Kim S, Narayana S V, Volanakis J E
Department of Medicine, University of Alabama at Birmingham 35294-0006, USA.
J Biol Chem. 1995 Oct 13;270(41):24399-405. doi: 10.1074/jbc.270.41.24399.
Complement factor D is a serine protease regulated by a novel mechanism that depends on conformational changes rather than cleavage of a zymogen for expression of proteolytic activity. The conformational changes are presumed to be induced by the single natural substrate, C3bB, and to result in reversible reorientation of the catalytic center and of the substrate binding site of factor D, both of which have atypical conformations. Here we report that replacement of Ser94, Thr214, and Ser215 of factor D (chymotrypsinogen numbering has been used for comparison purposes) with the corresponding residues of trypsin, Tyr, Ser, and Trp, is sufficient to induce substantially higher catalytic activity associated with a typical serine protease alignment of the catalytic triad residues His57, Asp102, and Ser195. These results provide a partial structural explanation for the low reactivity of "resting-state" factor D toward synthetic substrates.

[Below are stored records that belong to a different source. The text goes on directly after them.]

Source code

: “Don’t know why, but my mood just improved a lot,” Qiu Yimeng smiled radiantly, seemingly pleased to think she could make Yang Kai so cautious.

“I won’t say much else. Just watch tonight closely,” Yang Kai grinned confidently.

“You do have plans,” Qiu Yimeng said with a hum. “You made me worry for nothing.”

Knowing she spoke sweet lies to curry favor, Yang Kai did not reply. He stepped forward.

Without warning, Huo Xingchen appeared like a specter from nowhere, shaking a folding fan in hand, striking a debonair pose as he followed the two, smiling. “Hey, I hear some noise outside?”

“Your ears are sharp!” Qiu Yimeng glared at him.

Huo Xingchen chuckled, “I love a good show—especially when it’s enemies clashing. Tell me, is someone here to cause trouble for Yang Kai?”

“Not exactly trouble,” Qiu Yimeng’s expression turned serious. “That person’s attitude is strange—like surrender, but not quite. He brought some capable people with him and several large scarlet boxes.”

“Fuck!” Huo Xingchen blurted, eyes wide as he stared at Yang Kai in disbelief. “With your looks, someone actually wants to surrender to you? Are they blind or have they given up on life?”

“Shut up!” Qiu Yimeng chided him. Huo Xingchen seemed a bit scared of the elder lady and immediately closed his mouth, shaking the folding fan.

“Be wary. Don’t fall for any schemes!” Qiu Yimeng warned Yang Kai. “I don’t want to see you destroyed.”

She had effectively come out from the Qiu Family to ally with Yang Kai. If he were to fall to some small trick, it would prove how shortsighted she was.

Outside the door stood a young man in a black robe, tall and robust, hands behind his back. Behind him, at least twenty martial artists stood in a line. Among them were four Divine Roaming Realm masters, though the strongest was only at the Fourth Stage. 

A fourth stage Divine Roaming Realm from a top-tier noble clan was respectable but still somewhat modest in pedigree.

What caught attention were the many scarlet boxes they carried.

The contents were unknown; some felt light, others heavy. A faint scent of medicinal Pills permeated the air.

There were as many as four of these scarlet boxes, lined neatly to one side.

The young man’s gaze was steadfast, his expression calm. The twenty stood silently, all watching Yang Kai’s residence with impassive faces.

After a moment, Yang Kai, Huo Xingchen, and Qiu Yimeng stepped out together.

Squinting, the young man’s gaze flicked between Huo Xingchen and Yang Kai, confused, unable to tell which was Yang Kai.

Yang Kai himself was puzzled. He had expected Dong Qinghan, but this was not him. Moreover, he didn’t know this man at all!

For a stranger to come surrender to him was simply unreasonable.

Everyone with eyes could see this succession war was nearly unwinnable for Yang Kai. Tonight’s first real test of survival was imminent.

补体因子D是一种丝氨酸蛋白酶,其受一种新机制调控,该机制依赖于构象变化而非通过酶原裂解来表达蛋白水解活性。推测构象变化由单一天然底物C3bB诱导产生,并导致因子D催化中心和底物结合位点发生可逆重排,这两者均具有非典型构象。在此我们报道,将因子D的Ser94、Thr214和Ser215(为便于比较使用了胰凝乳蛋白酶原编号)替换为胰蛋白酶的相应残基Tyr、Ser和Trp,足以诱导出与催化三联体残基His57、Asp102和Ser195的典型丝氨酸蛋白酶排列相关的显著更高的催化活性。这些结果为“静止状态”因子D对合成底物的低反应性提供了部分结构解释。